Eh, bu kadar didikledikten sonra filmin konusuna bakalım. Özetlemeden önce kitaptaki akıştan farklılıklar gösterdiğini altını çizerek belirtmek isterim. Percy Jackson disleksi ve Dikkat Eksikliği Hiper Aktivite Bozukluğu tanısı konmuş sıradan, sorunlu bir gençtir. Ya da kendisini öyle zannetmektedir. Annesi ve sarhoş, pis kokulu üvey babası ile yaşamaktadır. Okulla gittikleri bir müze gezisi sonrasında aslında babasının Olimposlu Denizler Tanrısı Posiedon olduğunu, kendisinin de bir Demigod – Melez olduğunu öğrenir. Üstüne üstlük Zeus’un en güçlü silahı, ilk şimşeğini çalmış olmakla suçlanmaktadır. Korunması ve amcasıyla konuşabilmesi için Melezler Kampına götürülür. Ancak yolda saldırıya uğrarlar ve annesi kaybolur.
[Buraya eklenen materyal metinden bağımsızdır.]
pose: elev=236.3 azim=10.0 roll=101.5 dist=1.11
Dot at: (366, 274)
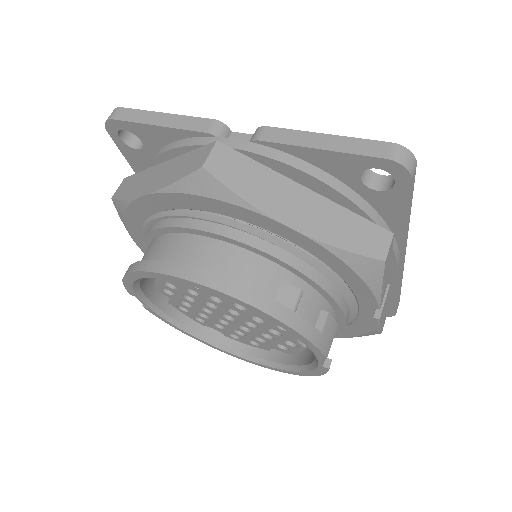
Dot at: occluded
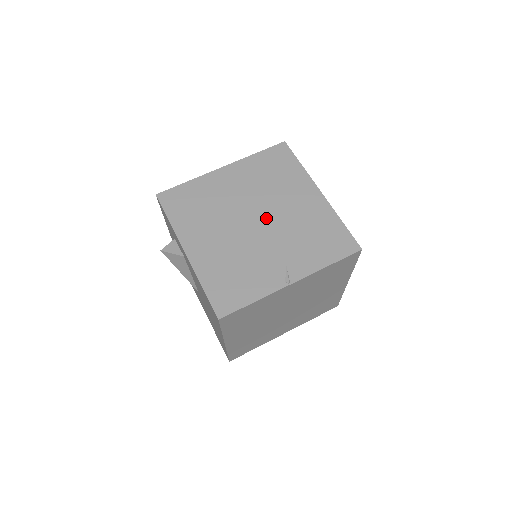
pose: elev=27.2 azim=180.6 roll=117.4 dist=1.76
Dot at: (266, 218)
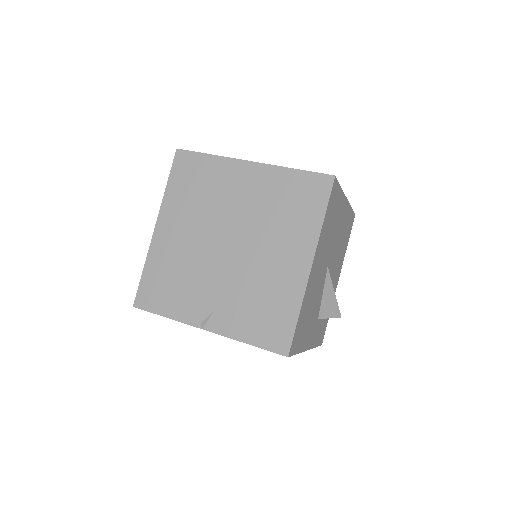
Dot at: (239, 250)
Aslında annesini diğer amcası, yeraltı tanrısı Hades kaçırmıştır ve şimşekle takas etmek istemektedir. Percy yanında Annabeth ve koruyucusu Kıvırcık ile yola çıkar. Yardımını gördüğü ve dost bildiği bir başka melez ise sonradan ona sürpriz yapacaktır. Hades’e giden yolda Medusa ile karşılaşır ve tıpkı adını aldığı bir başka melez olan Perseus (bknz. Titanların Savaşı) gibi, o da bundan yararlanacaktır. Suyun içinde kendini çok rahat hisseden kahramanımız, suyu yönetmede ve kullanmada da yeteneği olduğunu keşfedecektir. Finalde ise yol boyunca bir şekilde kendisine eşlik etmiş olan babası ile yüzyüze gelecektir.
Oyunculuklar, başarılı makyaj ve bazı görsel efektleriyle aslında sıkmadan izlenilesi bir film. Olimposluların hâlâ var ve aramızda oldukları temasına dayanan kitap serisini birebir yansıtmasa ve tanrılar arası çekişmeleri irdelemese de fantastik sinema severleri doyurabilecek cinsten bir film. Harry Potter filmlerinin DVD’lerini arşivledi iseniz bunu da yanına koymak isteyeceksiniz. Her şeye rağmen.